Con esto retrasó en unos 150 años la revolución industrial, que, lejos de
convertir a los ingleses en mendigos, fue el inicio del mayor retroceso de la
pobreza que la humanidad haya visto nunca.
Y ahí
van otros dos ejemplos curiosos: El barco de vapor. En la primera mitad del siglo XVI, el español Blasco de Garay construyó
un sistema para impulsar la galera Trinidad, de 200 Toneladas de
desplazamiento, por medio de seis ruedas de palas movidas por vapor. Se le
permitió llevar a cabo una prueba, en el puerto de Barcelona, en 1543 a la que
no asistieron ni el emperador Carlos ni su heredero Felipe. Designaron una
comisión de cuatro miembros, ninguno de los cuales tenía la más mínima idea de
ingeniería. El presidente era D. Alonso de Rávago, Tesorero de la Real
Hacienda. Todos menos el Tesorero alabaron el funcionamiento del ingenio,
señalando su velocidad y su rapidez en dar la vuelta. Pero el informe de Rávago
fue muy negativo y el proyecto cayó en el olvido. Eso sí, por lo menos a Blasco
de Garay se le dieron 200.000 maravedíes para compensar los gastos de
construcción y se le hicieron otras mercedes. Hoy en día Blasco de Garay da
nombre a una calle de Madrid, pero su invento no encontró ningún apoyo en la
España de Carlos V[1]. Me pregunto qué hubiera pasado si, 45
años más tarde, con el ingenio perfeccionado, la Armada Invencible hubiese sido
de vapor. Y ahí va el ejemplo del siglo XVIII, también con el barco de vapor. En
1707, el francés Denis Papin construyó en Alemania un barco de vapor.

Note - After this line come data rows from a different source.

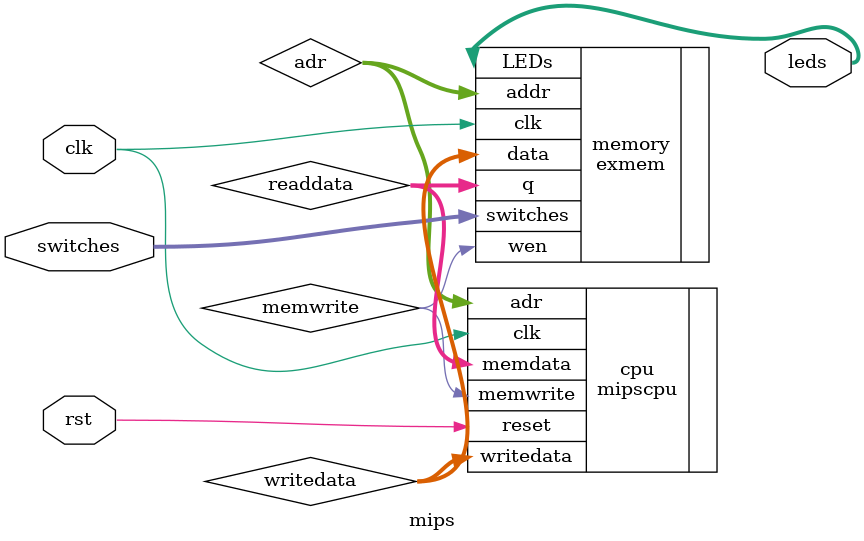
<source format=v>
/*
* The top-level module of the design. It interfaces with the board's clock, switches, LEDs, and a push button to implement a reset command.
* This model does no work but rather instantiates the CPU (mipscpu-orig.v) and external memory (exmem.v) that does all the work.
*/
module mips(input clk, input rst, input [7:0] switches, output [7:0] leds);
wire memwrite;
wire [7:0] adr;
wire [7:0] writedata;
wire [7:0] readdata;

mipscpu cpu ( .clk(clk), .reset(rst),
 .memdata(readdata), .memwrite(memwrite), .adr(adr), .writedata(writedata));
exmem memory ( .switches(switches), .data(writedata),
 .addr(adr), .wen(memwrite), .clk(clk), .q(readdata), .LEDs(leds));

endmodule 
</source>
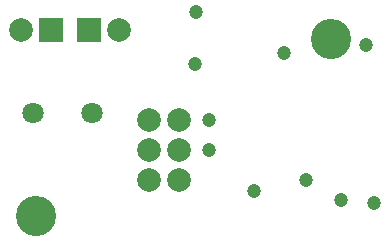
<source format=gbs>
G04 Layer_Color=8150272*
%FSLAX44Y44*%
%MOMM*%
G71*
G01*
G75*
%ADD37R,2.0032X2.0032*%
%ADD38C,2.0032*%
%ADD39C,1.8032*%
%ADD40C,3.4032*%
%ADD41C,1.2032*%
D37*
X453200Y592550D02*
D03*
X484950D02*
D03*
D38*
X427800D02*
D03*
X535750Y465550D02*
D03*
X561150D02*
D03*
X535750Y516350D02*
D03*
Y490950D02*
D03*
X561150D02*
D03*
Y516350D02*
D03*
X510350Y592550D02*
D03*
D39*
X437500Y522700D02*
D03*
X487500D02*
D03*
D40*
X440000Y435000D02*
D03*
X690000Y585000D02*
D03*
D41*
X586550Y516350D02*
D03*
X669100Y465550D02*
D03*
X586550Y490950D02*
D03*
X698450Y448900D02*
D03*
X650050Y573500D02*
D03*
X576050Y607650D02*
D03*
X575300Y563950D02*
D03*
X719900Y579850D02*
D03*
X726250Y446500D02*
D03*
X624650Y456201D02*
D03*
M02*

</source>
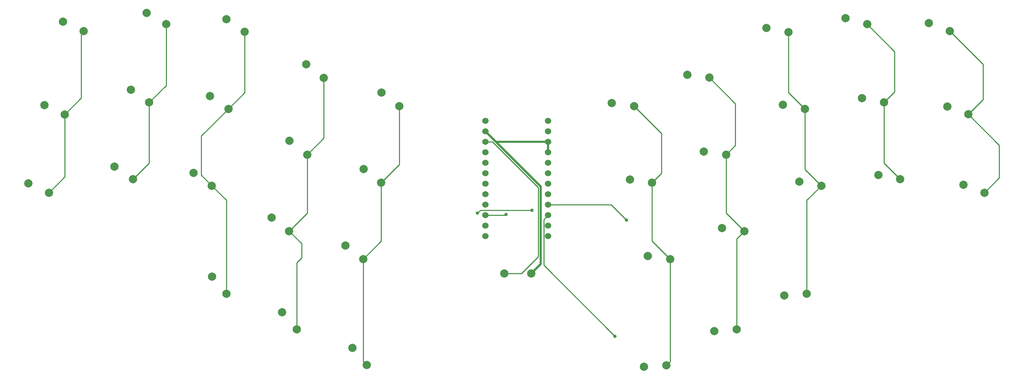
<source format=gtl>
G04 #@! TF.GenerationSoftware,KiCad,Pcbnew,(6.0.6)*
G04 #@! TF.CreationDate,2022-07-31T21:57:04+09:00*
G04 #@! TF.ProjectId,nowt36lp,6e6f7774-3336-46c7-902e-6b696361645f,rev?*
G04 #@! TF.SameCoordinates,Original*
G04 #@! TF.FileFunction,Copper,L1,Top*
G04 #@! TF.FilePolarity,Positive*
%FSLAX46Y46*%
G04 Gerber Fmt 4.6, Leading zero omitted, Abs format (unit mm)*
G04 Created by KiCad (PCBNEW (6.0.6)) date 2022-07-31 21:57:04*
%MOMM*%
%LPD*%
G01*
G04 APERTURE LIST*
G04 #@! TA.AperFunction,ComponentPad*
%ADD10C,2.000000*%
G04 #@! TD*
G04 #@! TA.AperFunction,ComponentPad*
%ADD11C,1.524000*%
G04 #@! TD*
G04 #@! TA.AperFunction,ViaPad*
%ADD12C,0.800000*%
G04 #@! TD*
G04 #@! TA.AperFunction,Conductor*
%ADD13C,0.250000*%
G04 #@! TD*
G04 #@! TA.AperFunction,Conductor*
%ADD14C,0.500000*%
G04 #@! TD*
G04 APERTURE END LIST*
D10*
X129435368Y-71357962D03*
X125149258Y-68035423D03*
X111198168Y-64499962D03*
X106912058Y-61177423D03*
X64991121Y-89108471D03*
X60536998Y-86014802D03*
X250654679Y-89083071D03*
X245327326Y-88068519D03*
X194973432Y-108467362D03*
X189600283Y-107733013D03*
X125066568Y-89899962D03*
X120780458Y-86577423D03*
X194067544Y-134161938D03*
X188659131Y-134560777D03*
X120697768Y-108441962D03*
X116411658Y-105119423D03*
X228027344Y-116839138D03*
X222618931Y-117237977D03*
X48511293Y-73384206D03*
X43587628Y-71110988D03*
X68953521Y-70464871D03*
X64499398Y-67371202D03*
X88105121Y-72014271D03*
X83650998Y-68920602D03*
X186235832Y-71357962D03*
X180862683Y-70623613D03*
X267134507Y-73358806D03*
X262064264Y-71434583D03*
X211034744Y-125500538D03*
X205626331Y-125899377D03*
X212910132Y-101661862D03*
X207536983Y-100927513D03*
X84117321Y-90657871D03*
X79663198Y-87564202D03*
X53057893Y-53140406D03*
X48134228Y-50867188D03*
X223629079Y-53396071D03*
X218301726Y-52381519D03*
X102816168Y-101685562D03*
X98530058Y-98363023D03*
X73042571Y-51499822D03*
X68335766Y-48806129D03*
X92067521Y-53370671D03*
X87613398Y-50277002D03*
X242628629Y-51474422D03*
X237409973Y-49999422D03*
X246717679Y-70439471D03*
X241390326Y-69424919D03*
X271020707Y-92332606D03*
X265950464Y-90408383D03*
X227566079Y-72014271D03*
X222238726Y-70999719D03*
X87643856Y-116864538D03*
X84142203Y-112723472D03*
X44675893Y-92332606D03*
X39752228Y-90059388D03*
D11*
X165472400Y-74927000D03*
X165472400Y-77467000D03*
X165472400Y-80007000D03*
X165472400Y-82547000D03*
X165472400Y-85087000D03*
X165472400Y-87627000D03*
X165472400Y-90167000D03*
X165472400Y-92707000D03*
X165472400Y-95247000D03*
X165472400Y-97787000D03*
X165472400Y-100327000D03*
X165472400Y-102867000D03*
X150252400Y-102867000D03*
X150252400Y-100327000D03*
X150252400Y-97787000D03*
X150252400Y-95247000D03*
X150252400Y-92707000D03*
X150252400Y-90167000D03*
X150252400Y-87627000D03*
X150252400Y-85087000D03*
X150252400Y-82547000D03*
X150252400Y-80007000D03*
X150252400Y-77467000D03*
X150252400Y-74927000D03*
D10*
X262613307Y-53140406D03*
X257543064Y-51216183D03*
X154850000Y-111950000D03*
X161350000Y-111950000D03*
X204498432Y-64474562D03*
X199125283Y-63740213D03*
X104636456Y-125500538D03*
X101134803Y-121359472D03*
X208511632Y-83143562D03*
X203138483Y-82409213D03*
X121584656Y-134141638D03*
X118083003Y-130000572D03*
X231553879Y-90657871D03*
X226226526Y-89643319D03*
X190604632Y-89899962D03*
X185231483Y-89165613D03*
X107184968Y-83118162D03*
X102898858Y-79795623D03*
D12*
X184410000Y-98950000D03*
X148358906Y-97288200D03*
X161540000Y-96590000D03*
X181630000Y-127140000D03*
X155280000Y-97640000D03*
D13*
X149057106Y-96590000D02*
X161540000Y-96590000D01*
X165472400Y-95247000D02*
X180707000Y-95247000D01*
X180707000Y-95247000D02*
X184410000Y-98950000D01*
X148358906Y-97288200D02*
X149057106Y-96590000D01*
X165472400Y-97787000D02*
X164385400Y-98874000D01*
X164385400Y-98874000D02*
X164385400Y-109895400D01*
X164385400Y-109895400D02*
X181630000Y-127140000D01*
D14*
X163640000Y-90854600D02*
X163640000Y-109660000D01*
X163640000Y-109660000D02*
X161350000Y-111950000D01*
X150252400Y-77467000D02*
X163640000Y-90854600D01*
X150252400Y-77467000D02*
X152792400Y-80007000D01*
X152792400Y-80007000D02*
X165472400Y-80007000D01*
X165472400Y-80007000D02*
X165472400Y-82547000D01*
D13*
X48511293Y-73384206D02*
X52511187Y-69384312D01*
X52511187Y-69384312D02*
X52511187Y-53687112D01*
X48511293Y-88497206D02*
X44675893Y-92332606D01*
X48511293Y-73384206D02*
X48511293Y-88497206D01*
X52511187Y-53687112D02*
X53057893Y-53140406D01*
X64991121Y-89108471D02*
X68953521Y-85146071D01*
X73042571Y-66375821D02*
X73042571Y-51499822D01*
X68953521Y-85146071D02*
X68953521Y-70464871D01*
X68953521Y-70464871D02*
X73042571Y-66375821D01*
X87643856Y-116864538D02*
X87643856Y-94184406D01*
X84117321Y-90657871D02*
X81550013Y-88090563D01*
X81550013Y-78569379D02*
X88105121Y-72014271D01*
X81550013Y-88090563D02*
X81550013Y-78569379D01*
X87643856Y-94184406D02*
X84117321Y-90657871D01*
X92067521Y-68051871D02*
X92067521Y-53370671D01*
X88105121Y-72014271D02*
X92067521Y-68051871D01*
X105816779Y-108125557D02*
X104636456Y-109305880D01*
X105816779Y-104686173D02*
X105816779Y-108125557D01*
X111198168Y-64499962D02*
X111198168Y-79104962D01*
X107184968Y-97316762D02*
X102816168Y-101685562D01*
X104636456Y-109305880D02*
X104636456Y-125500538D01*
X107184968Y-83118162D02*
X107184968Y-97316762D01*
X111198168Y-79104962D02*
X107184968Y-83118162D01*
X102816168Y-101685562D02*
X105816779Y-104686173D01*
X120697768Y-133254750D02*
X121584656Y-134141638D01*
X120697768Y-108441962D02*
X125066568Y-104073162D01*
X129435368Y-85531162D02*
X129435368Y-71357962D01*
X125066568Y-104073162D02*
X125066568Y-89899962D01*
X120697768Y-108441962D02*
X120697768Y-133254750D01*
X125066568Y-89899962D02*
X129435368Y-85531162D01*
X194973432Y-108467362D02*
X194973432Y-133256050D01*
X194973432Y-133256050D02*
X194067544Y-134161938D01*
X192871587Y-87633007D02*
X192871587Y-77993717D01*
X190604632Y-89899962D02*
X192871587Y-87633007D01*
X190604632Y-89899962D02*
X190604632Y-104098562D01*
X150252400Y-97787000D02*
X155133000Y-97787000D01*
X155133000Y-97787000D02*
X155280000Y-97640000D01*
X190604632Y-104098562D02*
X194973432Y-108467362D01*
X192871587Y-77993717D02*
X186235832Y-71357962D01*
X212910132Y-101661862D02*
X211034744Y-103537250D01*
X208511632Y-97263362D02*
X212910132Y-101661862D01*
X210778587Y-80876607D02*
X210778587Y-70754717D01*
X208511632Y-83143562D02*
X210778587Y-80876607D01*
X208511632Y-83143562D02*
X208511632Y-97263362D01*
X210778587Y-70754717D02*
X204498432Y-64474562D01*
X211034744Y-103537250D02*
X211034744Y-125500538D01*
X228027344Y-116839138D02*
X228027344Y-94184406D01*
X231553879Y-90657871D02*
X227566079Y-86670071D01*
X228027344Y-94184406D02*
X231553879Y-90657871D01*
X227566079Y-86670071D02*
X227566079Y-72014271D01*
X223629079Y-68077271D02*
X223629079Y-53396071D01*
X227566079Y-72014271D02*
X223629079Y-68077271D01*
X246717679Y-70439471D02*
X249284987Y-67872163D01*
X246717679Y-85146071D02*
X246717679Y-70439471D01*
X250654679Y-89083071D02*
X246717679Y-85146071D01*
X249284987Y-67872163D02*
X249284987Y-58130780D01*
X249284987Y-58130780D02*
X242628629Y-51474422D01*
X270722587Y-61249686D02*
X262613307Y-53140406D01*
X267134507Y-73358806D02*
X270722587Y-69770726D01*
X274608787Y-88744526D02*
X274608787Y-80833086D01*
X270722587Y-69770726D02*
X270722587Y-61249686D01*
X274608787Y-80833086D02*
X267134507Y-73358806D01*
X271020707Y-92332606D02*
X274608787Y-88744526D01*
X163065000Y-91092772D02*
X151979228Y-80007000D01*
X154850000Y-111950000D02*
X159010000Y-111950000D01*
X159010000Y-111950000D02*
X163065000Y-107895000D01*
X151979228Y-80007000D02*
X150252400Y-80007000D01*
X163065000Y-107895000D02*
X163065000Y-91092772D01*
M02*

</source>
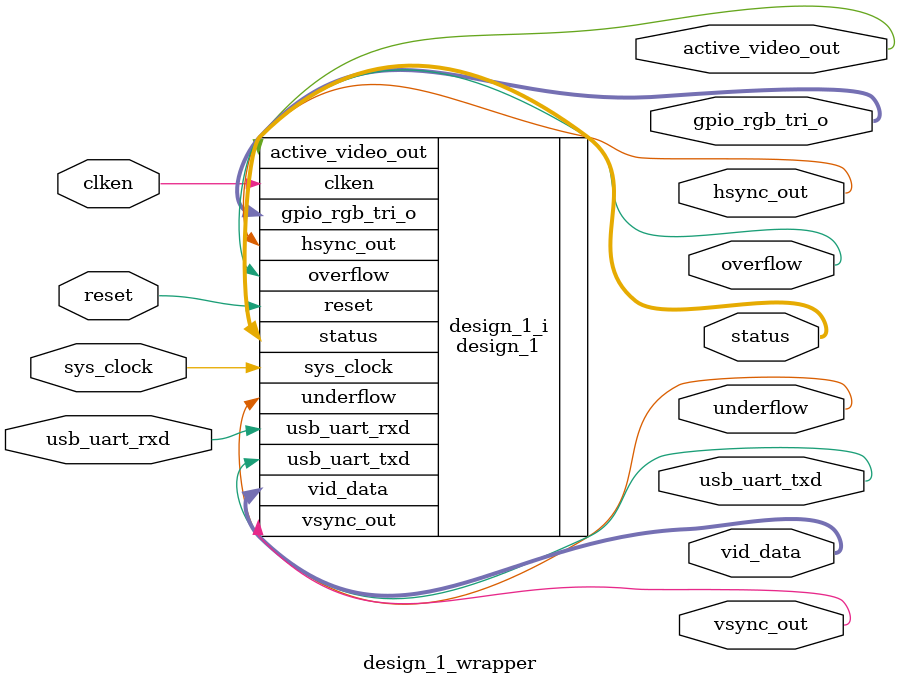
<source format=v>
`timescale 1 ps / 1 ps

module design_1_wrapper
   (active_video_out,
    clken,
    gpio_rgb_tri_o,
    hsync_out,
    overflow,
    reset,
    status,
    sys_clock,
    underflow,
    usb_uart_rxd,
    usb_uart_txd,
    vid_data,
    vsync_out);
  output active_video_out;
  input clken;
  output [15:0]gpio_rgb_tri_o;
  output hsync_out;
  output overflow;
  input reset;
  output [31:0]status;
  input sys_clock;
  output underflow;
  input usb_uart_rxd;
  output usb_uart_txd;
  output [23:0]vid_data;
  output vsync_out;

  wire active_video_out;
  wire clken;
  wire [15:0]gpio_rgb_tri_o;
  wire hsync_out;
  wire overflow;
  wire reset;
  wire [31:0]status;
  wire sys_clock;
  wire underflow;
  wire usb_uart_rxd;
  wire usb_uart_txd;
  wire [23:0]vid_data;
  wire vsync_out;

  design_1 design_1_i
       (.active_video_out(active_video_out),
        .clken(clken),
        .gpio_rgb_tri_o(gpio_rgb_tri_o),
        .hsync_out(hsync_out),
        .overflow(overflow),
        .reset(reset),
        .status(status),
        .sys_clock(sys_clock),
        .underflow(underflow),
        .usb_uart_rxd(usb_uart_rxd),
        .usb_uart_txd(usb_uart_txd),
        .vid_data(vid_data),
        .vsync_out(vsync_out));
endmodule

</source>
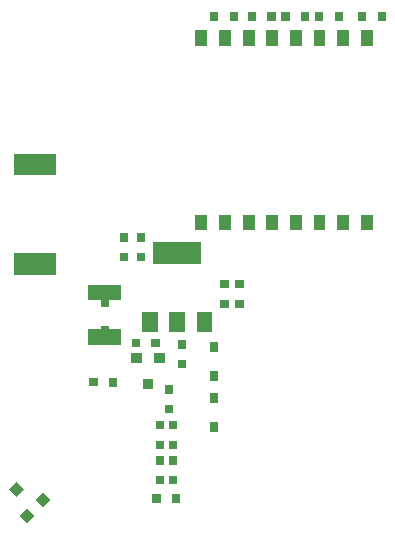
<source format=gbr>
%FSLAX32Y32*%
%MOMM*%
%LNSMD_Maske2*%
G71*
G01*
%LPD*%
G36*
X5552Y6334D02*
X5552Y6204D01*
X5272Y6204D01*
X5272Y6334D01*
X5552Y6334D01*
G37*
G36*
X5552Y5954D02*
X5552Y5824D01*
X5272Y5824D01*
X5272Y5954D01*
X5552Y5954D01*
G37*
G36*
X5611Y6767D02*
X5611Y6697D01*
X5541Y6697D01*
X5541Y6767D01*
X5611Y6767D01*
G37*
G36*
X5610Y6600D02*
X5610Y6530D01*
X5540Y6530D01*
X5540Y6600D01*
X5610Y6600D01*
G37*
G36*
X5918Y5668D02*
X5828Y5668D01*
X5828Y5758D01*
X5918Y5758D01*
X5918Y5668D01*
G37*
G36*
X5728Y5668D02*
X5638Y5668D01*
X5638Y5758D01*
X5728Y5758D01*
X5728Y5668D01*
G37*
G36*
X5823Y5446D02*
X5733Y5446D01*
X5733Y5536D01*
X5823Y5536D01*
X5823Y5446D01*
G37*
G36*
X6320Y5931D02*
X6190Y5931D01*
X6190Y6101D01*
X6320Y6101D01*
X6320Y5931D01*
G37*
G36*
X6090Y5930D02*
X5960Y5930D01*
X5960Y6100D01*
X6090Y6100D01*
X6090Y5930D01*
G37*
G36*
X5860Y5930D02*
X5730Y5930D01*
X5730Y6100D01*
X5860Y6100D01*
X5860Y5930D01*
G37*
G36*
X6224Y6507D02*
X5824Y6507D01*
X5824Y6697D01*
X6224Y6697D01*
X6224Y6507D01*
G37*
G36*
X6104Y5862D02*
X6104Y5792D01*
X6034Y5792D01*
X6034Y5862D01*
X6104Y5862D01*
G37*
G36*
X6103Y5695D02*
X6103Y5625D01*
X6033Y5625D01*
X6033Y5695D01*
X6103Y5695D01*
G37*
G36*
X5992Y5481D02*
X5992Y5411D01*
X5922Y5411D01*
X5922Y5481D01*
X5992Y5481D01*
G37*
G36*
X5991Y5314D02*
X5991Y5244D01*
X5921Y5244D01*
X5921Y5314D01*
X5991Y5314D01*
G37*
G36*
X6024Y5180D02*
X6024Y5110D01*
X5954Y5110D01*
X5954Y5180D01*
X6024Y5180D01*
G37*
G36*
X6023Y5013D02*
X6023Y4943D01*
X5953Y4943D01*
X5953Y5013D01*
X6023Y5013D01*
G37*
G36*
X5754Y6767D02*
X5754Y6697D01*
X5684Y6697D01*
X5684Y6767D01*
X5754Y6767D01*
G37*
G36*
X5753Y6600D02*
X5753Y6530D01*
X5683Y6530D01*
X5683Y6600D01*
X5753Y6600D01*
G37*
G36*
X4646Y6418D02*
X4646Y6598D01*
X5001Y6598D01*
X5001Y6418D01*
X4646Y6418D01*
G37*
G36*
X4647Y7259D02*
X4647Y7439D01*
X5002Y7439D01*
X5002Y7259D01*
X4647Y7259D01*
G37*
G36*
X5877Y5806D02*
X5807Y5806D01*
X5807Y5876D01*
X5877Y5876D01*
X5877Y5806D01*
G37*
G36*
X5710Y5805D02*
X5640Y5805D01*
X5640Y5875D01*
X5710Y5875D01*
X5710Y5805D01*
G37*
G36*
X6024Y4878D02*
X6024Y4808D01*
X5954Y4808D01*
X5954Y4878D01*
X6024Y4878D01*
G37*
G36*
X6023Y4711D02*
X6023Y4641D01*
X5953Y4641D01*
X5953Y4711D01*
X6023Y4711D01*
G37*
G36*
X5519Y5470D02*
X5449Y5470D01*
X5449Y5540D01*
X5519Y5540D01*
X5519Y5470D01*
G37*
G36*
X5352Y5471D02*
X5282Y5471D01*
X5282Y5541D01*
X5352Y5541D01*
X5352Y5471D01*
G37*
G36*
X6052Y4488D02*
X5982Y4488D01*
X5982Y4558D01*
X6052Y4558D01*
X6052Y4488D01*
G37*
G36*
X5885Y4487D02*
X5815Y4487D01*
X5815Y4557D01*
X5885Y4557D01*
X5885Y4487D01*
G37*
G36*
X5913Y5180D02*
X5913Y5110D01*
X5843Y5110D01*
X5843Y5180D01*
X5913Y5180D01*
G37*
G36*
X5912Y5013D02*
X5912Y4943D01*
X5842Y4943D01*
X5842Y5013D01*
X5912Y5013D01*
G37*
G36*
X5913Y4878D02*
X5913Y4808D01*
X5843Y4808D01*
X5843Y4878D01*
X5913Y4878D01*
G37*
G36*
X5912Y4711D02*
X5912Y4641D01*
X5842Y4641D01*
X5842Y4711D01*
X5912Y4711D01*
G37*
G36*
X4695Y4376D02*
X4758Y4440D01*
X4822Y4376D01*
X4758Y4313D01*
X4695Y4376D01*
G37*
G36*
X4829Y4511D02*
X4893Y4574D01*
X4956Y4511D01*
X4893Y4447D01*
X4829Y4511D01*
G37*
G36*
X4605Y4601D02*
X4669Y4664D01*
X4732Y4601D01*
X4669Y4537D01*
X4605Y4601D01*
G37*
G36*
X6370Y5418D02*
X6370Y5333D01*
X6300Y5334D01*
X6300Y5419D01*
X6370Y5418D01*
G37*
G36*
X6370Y5172D02*
X6370Y5087D01*
X6300Y5086D01*
X6300Y5171D01*
X6370Y5172D01*
G37*
G36*
X5449Y6228D02*
X5449Y6143D01*
X5379Y6143D01*
X5379Y6228D01*
X5449Y6228D01*
G37*
G36*
X5449Y5981D02*
X5449Y5896D01*
X5379Y5896D01*
X5379Y5981D01*
X5449Y5981D01*
G37*
G36*
X6391Y6134D02*
X6391Y6204D01*
X6461Y6204D01*
X6461Y6134D01*
X6391Y6134D01*
G37*
G36*
X6390Y6301D02*
X6390Y6371D01*
X6460Y6371D01*
X6460Y6301D01*
X6390Y6301D01*
G37*
G36*
X6518Y6134D02*
X6518Y6204D01*
X6588Y6204D01*
X6588Y6134D01*
X6518Y6134D01*
G37*
G36*
X6517Y6301D02*
X6517Y6371D01*
X6587Y6371D01*
X6587Y6301D01*
X6517Y6301D01*
G37*
G36*
X7795Y8569D02*
X7725Y8569D01*
X7725Y8639D01*
X7795Y8639D01*
X7795Y8569D01*
G37*
G36*
X7628Y8568D02*
X7558Y8568D01*
X7558Y8638D01*
X7628Y8638D01*
X7628Y8568D01*
G37*
G36*
X7429Y8569D02*
X7359Y8569D01*
X7359Y8639D01*
X7429Y8639D01*
X7429Y8569D01*
G37*
G36*
X7262Y8568D02*
X7192Y8568D01*
X7192Y8638D01*
X7262Y8638D01*
X7262Y8568D01*
G37*
G36*
X7144Y8569D02*
X7074Y8569D01*
X7074Y8639D01*
X7144Y8639D01*
X7144Y8569D01*
G37*
G36*
X6977Y8568D02*
X6907Y8568D01*
X6907Y8638D01*
X6977Y8638D01*
X6977Y8568D01*
G37*
G36*
X6858Y8569D02*
X6788Y8569D01*
X6788Y8639D01*
X6858Y8639D01*
X6858Y8569D01*
G37*
G36*
X6691Y8568D02*
X6621Y8568D01*
X6621Y8638D01*
X6691Y8638D01*
X6691Y8568D01*
G37*
G36*
X6540Y8569D02*
X6470Y8569D01*
X6470Y8639D01*
X6540Y8639D01*
X6540Y8569D01*
G37*
G36*
X6373Y8568D02*
X6303Y8568D01*
X6303Y8638D01*
X6373Y8638D01*
X6373Y8568D01*
G37*
G36*
X7580Y6924D02*
X7680Y6924D01*
X7680Y6794D01*
X7580Y6794D01*
X7580Y6924D01*
G37*
G36*
X7380Y6924D02*
X7480Y6924D01*
X7480Y6794D01*
X7380Y6794D01*
X7380Y6924D01*
G37*
G36*
X7180Y6924D02*
X7280Y6924D01*
X7280Y6794D01*
X7180Y6794D01*
X7180Y6924D01*
G37*
G36*
X6980Y6924D02*
X7080Y6924D01*
X7080Y6794D01*
X6980Y6794D01*
X6980Y6924D01*
G37*
G36*
X6780Y6924D02*
X6880Y6924D01*
X6880Y6794D01*
X6780Y6794D01*
X6780Y6924D01*
G37*
G36*
X6580Y6924D02*
X6680Y6924D01*
X6680Y6794D01*
X6580Y6794D01*
X6580Y6924D01*
G37*
G36*
X6380Y6924D02*
X6480Y6924D01*
X6480Y6794D01*
X6380Y6794D01*
X6380Y6924D01*
G37*
G36*
X6180Y6924D02*
X6280Y6924D01*
X6280Y6794D01*
X6180Y6794D01*
X6180Y6924D01*
G37*
G36*
X7580Y8487D02*
X7680Y8487D01*
X7680Y8357D01*
X7580Y8357D01*
X7580Y8487D01*
G37*
G36*
X7380Y8487D02*
X7480Y8487D01*
X7480Y8357D01*
X7380Y8357D01*
X7380Y8487D01*
G37*
G36*
X7180Y8487D02*
X7280Y8487D01*
X7280Y8357D01*
X7180Y8357D01*
X7180Y8487D01*
G37*
G36*
X6980Y8487D02*
X7080Y8487D01*
X7080Y8357D01*
X6980Y8357D01*
X6980Y8487D01*
G37*
G36*
X6780Y8487D02*
X6880Y8487D01*
X6880Y8357D01*
X6780Y8357D01*
X6780Y8487D01*
G37*
G36*
X6580Y8487D02*
X6680Y8487D01*
X6680Y8357D01*
X6580Y8357D01*
X6580Y8487D01*
G37*
G36*
X6380Y8487D02*
X6480Y8487D01*
X6480Y8357D01*
X6380Y8357D01*
X6380Y8487D01*
G37*
G36*
X6180Y8487D02*
X6280Y8487D01*
X6280Y8357D01*
X6180Y8357D01*
X6180Y8487D01*
G37*
G36*
X6370Y5847D02*
X6370Y5762D01*
X6300Y5762D01*
X6300Y5847D01*
X6370Y5847D01*
G37*
G36*
X6370Y5600D02*
X6370Y5515D01*
X6300Y5515D01*
X6300Y5600D01*
X6370Y5600D01*
G37*
M02*

</source>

Intentó
conseguir, a través de Leibniz, un permiso del Príncipe Elector de Kassel para
“pasar sin ser molestado” por los ríos Fulda y Weser. Su propósito era
descender por estos ríos desde Kassel, atravesar el mar del Norte por su
extremo sur y remontar el Támesis hasta Londres. Una auténtica proeza. El
Príncipe Elector le negó el permiso porque el gremio de barqueros de los ríos
alemanes, que tenían el monopolio de navegación de esos ríos amenazaron con la
huelga. A pesar de todo, Papin lo intentó. Pero el barco fue destruido por el
gremio de barqueros en Münden, pocos kilómetros aguas abajo del punto de
partida. Papin murió pobre y fue enterrado en una tumba anónima. Sólo en 1760,
tuvo éxito la máquina de vapor de James Watt, en la Inglaterra de la revolución
industrial. Para entonces, el círculo virtuoso de la inclusión se había
desarrollado lo suficiente y no había ningún poder absoluto capaz de frenar la
destrucción creativa. El capitalismo siempre es así.
Ni la
desaparición de la un día próspera industria de velas, asesinada primero por el
gas y luego por la luz eléctrica, ni la desaparición del mercado de látigos y
carruajes a manos del automóvil han causado ningún desastre. Más bien al
contrario, han sido motores de prosperidad. El coche se morirá sólo, McDonald
se acabará sin la ayuda de las bicicletas. Probablemente, gracias a Dios habrá
menos caries, menos enfermedades cardíacas y la gente comerá más sano. Y,
claro, serán necesarios muchos menos cardiólogos, dentistas y dietistas. En
cambio, habrá miles de profesiones nuevas que ahora somos incapaces siquiera de
barruntar. Esa es la grandeza del capitalismo. Si el capitalismo muere o la
sociedad colapsa, no será por culpa de las bicicletas. Mucho más peligrosos son
los populismos y los agoreros que escriben este tipo de artículos. Así que,
¡Viva la bicicleta!, ¡impulsémosla sin miedo al desastre!
[1] Transcrito literalmente del libro
“¿Por qué fracasan los países?” de Daron Acemoglu y James Robinson, cuya
lectura recomiendo de forma entusiasta.